**CONSIGNE 1**
Répondez aux questions suivantes à partir du passage sur le non-recours à l'aide alimentaire.
(a) Quelle part des répondants déclare ne pas se sentir éligible alors qu'elle l'est ?
(b) Quel facteur le passage cite-t-il en dernier ?
(c) À quoi ce dernier facteur est-il lié ?
**CONSIGNE 2**
Reprenez le passage sur le non-recours à l'aide alimentaire à partir de sa dernière phrase et poursuivez-le.

**TEXTE FOURNI**
▼

Le non-recours est un problème qu’on rencontre souvent dans l’action sociale, mais c’est vrai qu’il est particulièrement important dans le cas de l’aide alimentaire. Le baromètre montre qu’il y a un manque de connaissance sur les différentes offres de l’aide alimentaire. Mais surtout, 56 % des répondants déclarent ne pas se sentir éligibles alors qu’ils le sont, ce qui témoigne d’une incompréhension du rôle que nous tenons. Et dernier facteur, bien connu dans le secteur : le sentiment de honte.
Il est à la fois lié à la stigmatisation qu’engendre le fait d’avoir recours à ces dispositifs et au sentiment que d’autres sont peut-être plus dans le besoin.

▲

**DONNÉES EXTRAITES**
▼

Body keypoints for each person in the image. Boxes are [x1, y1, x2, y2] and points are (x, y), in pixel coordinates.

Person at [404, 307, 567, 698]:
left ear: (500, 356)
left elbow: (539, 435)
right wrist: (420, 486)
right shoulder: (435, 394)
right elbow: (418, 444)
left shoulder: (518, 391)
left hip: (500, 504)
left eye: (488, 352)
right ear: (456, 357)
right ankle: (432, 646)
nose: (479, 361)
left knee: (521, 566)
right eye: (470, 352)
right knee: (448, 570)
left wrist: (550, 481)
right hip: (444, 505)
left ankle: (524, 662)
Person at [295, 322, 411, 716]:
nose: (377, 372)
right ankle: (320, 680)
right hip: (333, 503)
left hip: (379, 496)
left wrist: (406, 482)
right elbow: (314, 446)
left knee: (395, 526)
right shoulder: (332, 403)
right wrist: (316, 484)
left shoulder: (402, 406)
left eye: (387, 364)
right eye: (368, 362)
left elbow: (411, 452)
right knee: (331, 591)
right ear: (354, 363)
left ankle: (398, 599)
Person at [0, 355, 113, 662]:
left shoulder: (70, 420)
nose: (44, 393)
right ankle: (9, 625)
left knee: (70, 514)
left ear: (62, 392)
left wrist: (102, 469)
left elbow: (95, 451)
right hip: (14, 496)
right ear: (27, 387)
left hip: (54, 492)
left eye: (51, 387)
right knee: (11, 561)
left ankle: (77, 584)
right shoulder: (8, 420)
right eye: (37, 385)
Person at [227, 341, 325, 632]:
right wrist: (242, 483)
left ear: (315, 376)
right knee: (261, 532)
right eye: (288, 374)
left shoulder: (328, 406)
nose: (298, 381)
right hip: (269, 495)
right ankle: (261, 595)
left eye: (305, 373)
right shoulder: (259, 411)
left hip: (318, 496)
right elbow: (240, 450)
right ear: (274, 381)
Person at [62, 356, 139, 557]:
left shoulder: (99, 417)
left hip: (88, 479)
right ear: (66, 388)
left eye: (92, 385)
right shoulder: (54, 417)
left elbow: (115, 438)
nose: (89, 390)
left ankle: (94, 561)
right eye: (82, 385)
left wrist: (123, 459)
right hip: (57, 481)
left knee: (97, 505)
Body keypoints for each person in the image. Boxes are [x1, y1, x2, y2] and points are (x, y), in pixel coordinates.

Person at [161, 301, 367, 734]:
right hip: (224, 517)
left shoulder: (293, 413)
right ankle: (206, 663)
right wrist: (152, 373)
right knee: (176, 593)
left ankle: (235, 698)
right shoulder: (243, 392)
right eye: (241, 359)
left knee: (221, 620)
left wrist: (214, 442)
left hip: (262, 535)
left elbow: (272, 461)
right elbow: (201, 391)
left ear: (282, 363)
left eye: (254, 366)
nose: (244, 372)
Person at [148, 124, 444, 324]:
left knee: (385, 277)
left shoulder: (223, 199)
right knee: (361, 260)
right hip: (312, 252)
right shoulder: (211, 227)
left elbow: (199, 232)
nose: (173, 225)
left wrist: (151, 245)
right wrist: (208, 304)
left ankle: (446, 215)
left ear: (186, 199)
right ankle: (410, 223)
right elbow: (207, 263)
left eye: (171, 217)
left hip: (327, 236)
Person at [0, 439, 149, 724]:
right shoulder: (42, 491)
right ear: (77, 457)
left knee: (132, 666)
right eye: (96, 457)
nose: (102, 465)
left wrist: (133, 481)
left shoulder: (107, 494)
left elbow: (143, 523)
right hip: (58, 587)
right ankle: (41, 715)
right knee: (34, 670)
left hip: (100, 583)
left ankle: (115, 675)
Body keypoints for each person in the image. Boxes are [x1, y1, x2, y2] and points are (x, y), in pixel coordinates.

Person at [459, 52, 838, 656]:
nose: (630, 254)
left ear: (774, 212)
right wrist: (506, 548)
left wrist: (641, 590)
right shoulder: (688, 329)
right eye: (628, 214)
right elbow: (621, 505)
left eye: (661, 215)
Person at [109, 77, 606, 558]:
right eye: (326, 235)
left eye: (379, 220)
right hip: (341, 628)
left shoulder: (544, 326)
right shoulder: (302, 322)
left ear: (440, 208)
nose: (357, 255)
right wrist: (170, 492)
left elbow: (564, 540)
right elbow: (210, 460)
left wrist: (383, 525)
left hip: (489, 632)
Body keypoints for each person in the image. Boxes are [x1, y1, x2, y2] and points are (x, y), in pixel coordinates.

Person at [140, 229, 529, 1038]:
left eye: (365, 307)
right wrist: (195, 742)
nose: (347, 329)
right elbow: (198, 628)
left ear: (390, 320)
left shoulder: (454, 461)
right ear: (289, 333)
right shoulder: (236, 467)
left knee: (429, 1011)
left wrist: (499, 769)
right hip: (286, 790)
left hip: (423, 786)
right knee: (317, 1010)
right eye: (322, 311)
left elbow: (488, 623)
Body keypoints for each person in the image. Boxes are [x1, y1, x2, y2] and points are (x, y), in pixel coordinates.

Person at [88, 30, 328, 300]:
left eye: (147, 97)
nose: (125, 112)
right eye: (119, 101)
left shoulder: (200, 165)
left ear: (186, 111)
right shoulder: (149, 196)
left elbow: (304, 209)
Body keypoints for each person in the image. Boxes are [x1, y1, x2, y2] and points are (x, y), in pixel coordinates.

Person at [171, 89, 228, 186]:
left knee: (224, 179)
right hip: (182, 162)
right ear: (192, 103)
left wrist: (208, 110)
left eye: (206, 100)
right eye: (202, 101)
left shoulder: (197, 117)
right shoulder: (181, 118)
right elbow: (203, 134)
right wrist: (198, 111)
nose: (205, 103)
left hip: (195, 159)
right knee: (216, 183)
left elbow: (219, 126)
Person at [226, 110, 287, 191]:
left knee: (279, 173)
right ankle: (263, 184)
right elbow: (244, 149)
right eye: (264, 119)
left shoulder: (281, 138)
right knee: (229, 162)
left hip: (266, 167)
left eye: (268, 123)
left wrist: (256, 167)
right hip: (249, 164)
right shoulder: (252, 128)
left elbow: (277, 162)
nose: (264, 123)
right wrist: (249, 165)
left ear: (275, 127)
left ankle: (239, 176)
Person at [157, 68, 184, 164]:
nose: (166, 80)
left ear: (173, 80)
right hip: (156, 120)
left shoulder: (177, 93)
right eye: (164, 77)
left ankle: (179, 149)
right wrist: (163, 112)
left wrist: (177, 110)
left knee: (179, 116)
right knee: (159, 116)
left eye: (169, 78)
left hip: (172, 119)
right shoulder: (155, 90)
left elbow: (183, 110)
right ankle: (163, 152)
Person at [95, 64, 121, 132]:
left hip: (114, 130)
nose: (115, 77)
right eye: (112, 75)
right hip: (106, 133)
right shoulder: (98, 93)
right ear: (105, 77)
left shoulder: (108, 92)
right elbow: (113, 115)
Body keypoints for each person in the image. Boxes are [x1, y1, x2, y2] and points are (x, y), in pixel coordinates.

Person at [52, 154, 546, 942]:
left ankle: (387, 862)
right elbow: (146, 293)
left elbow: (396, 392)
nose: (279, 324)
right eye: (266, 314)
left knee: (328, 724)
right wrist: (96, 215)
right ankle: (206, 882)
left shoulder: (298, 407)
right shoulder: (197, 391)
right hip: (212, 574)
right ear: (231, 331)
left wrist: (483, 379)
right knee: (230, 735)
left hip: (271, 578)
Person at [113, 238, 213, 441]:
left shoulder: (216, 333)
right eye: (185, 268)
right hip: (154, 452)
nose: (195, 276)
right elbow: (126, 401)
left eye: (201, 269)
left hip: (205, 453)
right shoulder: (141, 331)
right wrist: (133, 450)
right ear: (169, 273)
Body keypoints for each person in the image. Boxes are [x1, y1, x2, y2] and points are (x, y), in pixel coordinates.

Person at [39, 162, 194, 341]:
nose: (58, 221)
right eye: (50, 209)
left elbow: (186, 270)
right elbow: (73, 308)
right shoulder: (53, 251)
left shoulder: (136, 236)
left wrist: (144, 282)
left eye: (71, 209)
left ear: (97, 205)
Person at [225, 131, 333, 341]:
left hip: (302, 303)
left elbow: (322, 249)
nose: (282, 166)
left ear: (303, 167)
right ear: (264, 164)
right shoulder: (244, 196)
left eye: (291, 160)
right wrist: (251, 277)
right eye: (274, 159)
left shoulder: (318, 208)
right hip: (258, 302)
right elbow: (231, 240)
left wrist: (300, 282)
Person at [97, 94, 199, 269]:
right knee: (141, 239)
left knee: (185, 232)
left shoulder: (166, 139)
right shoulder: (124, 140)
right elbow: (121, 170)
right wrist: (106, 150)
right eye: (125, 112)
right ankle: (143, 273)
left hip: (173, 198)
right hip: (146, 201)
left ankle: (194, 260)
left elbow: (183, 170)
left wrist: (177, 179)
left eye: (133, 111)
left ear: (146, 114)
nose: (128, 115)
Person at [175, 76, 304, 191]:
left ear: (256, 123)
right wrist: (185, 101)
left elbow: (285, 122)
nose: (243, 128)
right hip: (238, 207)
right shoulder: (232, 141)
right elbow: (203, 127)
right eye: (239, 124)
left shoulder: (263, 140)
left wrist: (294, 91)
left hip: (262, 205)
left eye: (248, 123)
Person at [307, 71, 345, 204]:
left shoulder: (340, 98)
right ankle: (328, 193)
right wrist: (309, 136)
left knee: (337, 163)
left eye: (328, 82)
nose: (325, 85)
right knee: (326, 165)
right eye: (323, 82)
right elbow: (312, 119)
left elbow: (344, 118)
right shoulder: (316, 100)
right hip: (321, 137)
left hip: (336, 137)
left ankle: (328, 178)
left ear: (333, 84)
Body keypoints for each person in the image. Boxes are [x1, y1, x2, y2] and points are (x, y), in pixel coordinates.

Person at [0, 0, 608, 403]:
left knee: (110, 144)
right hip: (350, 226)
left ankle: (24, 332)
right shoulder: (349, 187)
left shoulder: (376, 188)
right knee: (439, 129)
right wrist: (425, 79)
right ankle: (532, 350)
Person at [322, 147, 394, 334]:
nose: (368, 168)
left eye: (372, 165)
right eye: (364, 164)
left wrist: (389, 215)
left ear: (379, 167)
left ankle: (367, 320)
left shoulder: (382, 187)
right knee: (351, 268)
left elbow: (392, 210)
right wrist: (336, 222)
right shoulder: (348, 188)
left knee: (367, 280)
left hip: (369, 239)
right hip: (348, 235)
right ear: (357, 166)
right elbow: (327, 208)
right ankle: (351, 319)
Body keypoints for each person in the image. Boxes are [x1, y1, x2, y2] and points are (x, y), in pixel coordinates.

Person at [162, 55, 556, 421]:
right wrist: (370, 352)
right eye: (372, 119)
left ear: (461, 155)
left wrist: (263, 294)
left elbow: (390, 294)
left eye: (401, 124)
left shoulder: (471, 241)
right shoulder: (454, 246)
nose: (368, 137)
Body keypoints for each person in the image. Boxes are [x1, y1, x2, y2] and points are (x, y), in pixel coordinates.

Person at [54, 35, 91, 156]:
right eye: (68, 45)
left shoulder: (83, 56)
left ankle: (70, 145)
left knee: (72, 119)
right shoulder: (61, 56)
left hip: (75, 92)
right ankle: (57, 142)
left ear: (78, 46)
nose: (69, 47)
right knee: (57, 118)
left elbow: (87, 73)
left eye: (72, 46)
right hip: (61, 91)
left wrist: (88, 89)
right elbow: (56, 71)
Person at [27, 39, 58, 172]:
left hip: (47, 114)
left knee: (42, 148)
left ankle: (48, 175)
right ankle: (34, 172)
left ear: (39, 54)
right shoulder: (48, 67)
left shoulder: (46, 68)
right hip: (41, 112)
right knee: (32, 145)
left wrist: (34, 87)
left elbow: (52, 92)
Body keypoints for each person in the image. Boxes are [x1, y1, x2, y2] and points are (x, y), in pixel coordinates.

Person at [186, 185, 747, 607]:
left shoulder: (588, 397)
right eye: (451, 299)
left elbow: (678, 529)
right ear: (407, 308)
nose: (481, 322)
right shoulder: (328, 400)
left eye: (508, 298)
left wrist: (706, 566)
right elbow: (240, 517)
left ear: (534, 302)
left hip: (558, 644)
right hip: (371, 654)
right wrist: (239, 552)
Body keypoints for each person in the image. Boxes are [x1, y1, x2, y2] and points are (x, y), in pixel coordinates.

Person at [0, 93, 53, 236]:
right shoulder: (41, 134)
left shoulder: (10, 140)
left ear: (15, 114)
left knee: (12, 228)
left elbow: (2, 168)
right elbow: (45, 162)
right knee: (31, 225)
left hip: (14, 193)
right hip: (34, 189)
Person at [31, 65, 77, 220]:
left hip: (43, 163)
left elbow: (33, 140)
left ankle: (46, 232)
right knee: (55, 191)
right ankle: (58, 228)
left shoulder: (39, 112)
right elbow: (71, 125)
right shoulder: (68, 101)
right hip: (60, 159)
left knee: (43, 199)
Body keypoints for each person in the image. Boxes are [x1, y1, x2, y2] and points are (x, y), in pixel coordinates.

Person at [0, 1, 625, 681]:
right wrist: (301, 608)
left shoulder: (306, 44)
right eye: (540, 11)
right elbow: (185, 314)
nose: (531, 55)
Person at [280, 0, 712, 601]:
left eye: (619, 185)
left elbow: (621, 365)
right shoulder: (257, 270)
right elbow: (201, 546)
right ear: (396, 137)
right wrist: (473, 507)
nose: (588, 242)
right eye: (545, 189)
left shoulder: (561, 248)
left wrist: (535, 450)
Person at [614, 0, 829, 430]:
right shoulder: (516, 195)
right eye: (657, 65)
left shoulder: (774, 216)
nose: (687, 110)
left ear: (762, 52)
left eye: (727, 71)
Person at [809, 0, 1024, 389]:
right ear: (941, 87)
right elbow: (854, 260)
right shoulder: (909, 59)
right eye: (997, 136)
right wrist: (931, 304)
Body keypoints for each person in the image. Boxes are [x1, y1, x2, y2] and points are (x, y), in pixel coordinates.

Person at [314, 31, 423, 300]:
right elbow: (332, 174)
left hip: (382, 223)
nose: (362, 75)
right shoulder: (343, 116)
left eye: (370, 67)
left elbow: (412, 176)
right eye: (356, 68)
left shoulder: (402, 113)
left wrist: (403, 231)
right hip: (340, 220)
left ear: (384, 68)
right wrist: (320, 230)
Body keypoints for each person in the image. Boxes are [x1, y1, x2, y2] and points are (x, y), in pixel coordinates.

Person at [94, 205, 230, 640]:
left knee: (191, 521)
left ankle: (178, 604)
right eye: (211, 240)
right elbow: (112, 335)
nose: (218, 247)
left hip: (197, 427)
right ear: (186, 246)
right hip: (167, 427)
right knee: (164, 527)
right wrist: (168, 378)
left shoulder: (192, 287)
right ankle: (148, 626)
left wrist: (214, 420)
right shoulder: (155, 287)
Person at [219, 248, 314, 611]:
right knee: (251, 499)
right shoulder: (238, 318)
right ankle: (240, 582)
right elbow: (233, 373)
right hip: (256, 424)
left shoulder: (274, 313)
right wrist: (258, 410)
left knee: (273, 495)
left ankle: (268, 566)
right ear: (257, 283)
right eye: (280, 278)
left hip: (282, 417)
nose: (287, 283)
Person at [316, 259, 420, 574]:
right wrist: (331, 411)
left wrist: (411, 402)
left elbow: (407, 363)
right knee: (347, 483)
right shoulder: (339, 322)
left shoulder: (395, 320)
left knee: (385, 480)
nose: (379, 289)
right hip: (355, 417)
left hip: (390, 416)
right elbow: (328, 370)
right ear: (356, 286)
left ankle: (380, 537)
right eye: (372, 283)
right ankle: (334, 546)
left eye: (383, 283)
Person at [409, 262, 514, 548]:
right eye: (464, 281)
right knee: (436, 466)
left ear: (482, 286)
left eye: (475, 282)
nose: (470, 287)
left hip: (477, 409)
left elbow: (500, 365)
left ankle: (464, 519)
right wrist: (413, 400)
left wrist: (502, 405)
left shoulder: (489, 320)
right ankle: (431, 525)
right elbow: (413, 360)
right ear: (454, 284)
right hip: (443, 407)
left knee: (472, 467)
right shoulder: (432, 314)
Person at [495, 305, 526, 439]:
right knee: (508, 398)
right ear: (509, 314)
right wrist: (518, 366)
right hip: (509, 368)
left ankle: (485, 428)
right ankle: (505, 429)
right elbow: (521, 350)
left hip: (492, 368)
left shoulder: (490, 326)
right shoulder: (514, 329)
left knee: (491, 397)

▲

**RÉPONSE 1**
(a) 56 % des répondants.
(b) Le sentiment de honte.
(c) Il est lié à la stigmatisation qu'engendre le fait d'avoir recours à ces dispositifs et au sentiment que d'autres sont peut-être plus dans le besoin.

**RÉPONSE 2**
C’est là que les épiceries solidaires, notre spécialité, répondent à un besoin : c’est une aide alimentaire qui prend la forme d’un commerce de proximité, où on fait ses courses comme tout le monde en choisissant ses produits avant de passer à la caisse et de payer – très peu cher, mais on paie. Tout cela contribue à préserver la dignité des personnes qui viennent et semble correspondre aux besoins des travailleurs pauvres. Les épiceries solidaires sont d’ailleurs surreprésentées dans la vision que ces dernières ont de l’aide alimentaire d’après le baromètre, puisqu’elles sont citées en premier comme les solutions possibles (24 %), alors qu’elles ne représentent que 10 % de l’aide alimentaire. En tant qu’acteur de terrain, on en conclut qu’il faut encore davantage les faire connaître.